Part 1:    Our Commitment to Data Processing Principles

We are committed to processing personal data in compliance with the NDP Act 2023 principles:

• Lawfulness, Fairness, and Transparency
• Purpose Limitation – Data collected solely for specified, explicit, and legitimate purposes.
• Data Minimization – Only necessary data is collected.
• Accuracy – Ensuring data is accurate and up to date.
• Storage Limitation – Retaining data only for as long as necessary.
• Integrity and Confidentiality – Ensuring appropriate technical and organizational measures.
• Accountability – Demonstrating compliance with the NDP Act 2023 and GAID 2025.

Part 2: Consent of Data Subject

• We obtain consent before processing personal data unless processing is required by law, contract, vital interest, or legitimate interest.
• Consent is freely given, specific, informed, and unambiguous.
• Data subjects may withdraw consent at any time, without affecting the lawfulness of prior processing.

Part 3: Our Scope of Data Processing

We collect and process personal data from:

• Customers – account holders, loan applicants, depositors, and guarantors.
• Employees & Contractors – for HR, payroll, and compliance.
• Third Parties – vendors, agents, and service providers.

Data categories may include:

• Identification details (Name, NIN, BVN, Passport, Driver’s License).
• Contact details (Email, Phone number, Address).
• Financial information (Bank account details, Loan records, Transaction history).
• Employment details (for staff and applicants).
• Sensitive data (biometric information where applicable).

Part 4: Data Subject Rights

Under the NDP Act 2023 and GAID 2025, you have the following rights:

• Right to access your personal data.
• Right to rectify inaccurate or incomplete data.
• Right to erasure (“right to be forgotten”).
• Right to restrict processing.
• Right to data portability.
• Right to object to processing (including marketing communications).
• Right not to be subject to automated decision-making/profiling.

Part 5: Data Retention and Security

• Data is retained only as long as necessary to fulfill the purposes for which it was collected or as required by law.
• We employ technical, organizational, and physical safeguards, including encryption, access control, firewalls, and staff training, to prevent unauthorized access, alteration, disclosure, or destruction.

Part 6: Mandatory Data Collection

Certain personal data is mandatory under laws and regulations such as Know Your Customer (KYC), Anti-Money Laundering (AML), and Counter-Terrorism Financing (CTF) requirements.

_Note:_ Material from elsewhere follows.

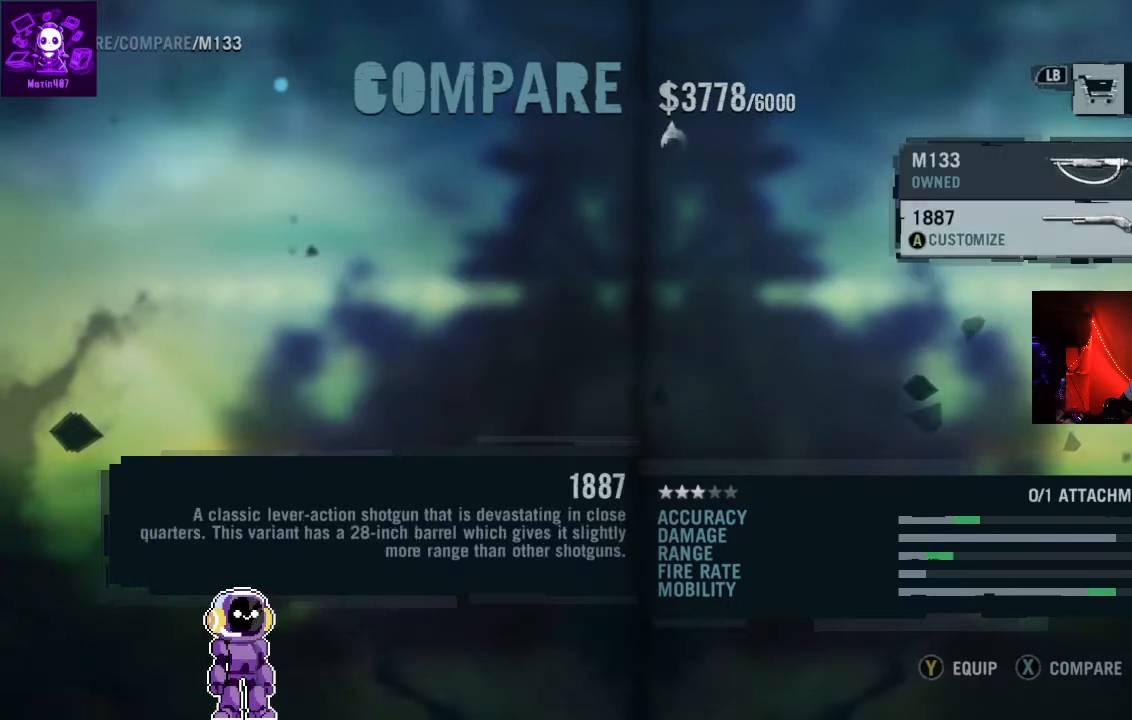
{"buttons": ["A"], "left_stick": "center", "right_stick": "center", "events": [[433, "A", "down"]]}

Failure to provide such data may result in our inability to provide services.

Part 7: Transfer of Data to Third Parties

We may share personal data with:

• Regulatory authorities (e.g., NDPC, CBN, NDIC, EFCC, NFIU).
• Credit bureaus and financial institutions.
• Service providers engaged for core banking, IT support, payment processing, and debt recovery.

All transfers are governed by contracts ensuring confidentiality and compliance.

Part 8: Technical Information and Cookies

• When you use our website or digital platforms, we may collect technical information such as IP address, browser type, and usage patterns.
• Cookies may be used to enhance user experience and analyze web traffic. Users may opt out by adjusting browser settings.

Part 9: Personal Data Security and Integrity

We adopt ISO/IEC 27001-aligned security controls, periodic risk assessments, access restrictions, and incident response measures to preserve confidentiality, availability, and integrity of data.

Part 10: Job Applicants

Personal data provided by job applicants (such as CVs, academic and professional qualifications, references, and any other supporting documents) will be collected and processed solely for recruitment and selection purposes.

We will retain such data only for as long as necessary to complete the recruitment process. Records of unsuccessful applicants will be securely deleted within six (6) months of the recruitment exercise, unless a longer retention period is required by law or with the applicant’s express consent.

Successful applicants’ data will be incorporated into the employee records and processed in accordance with the Bank’s Employee Privacy Policy.

Part 11: Maintaining Accurate Information

Data subjects are encouraged to ensure their information is accurate and up-to-date. Requests for updates may be made through our Data Protection Help Desk.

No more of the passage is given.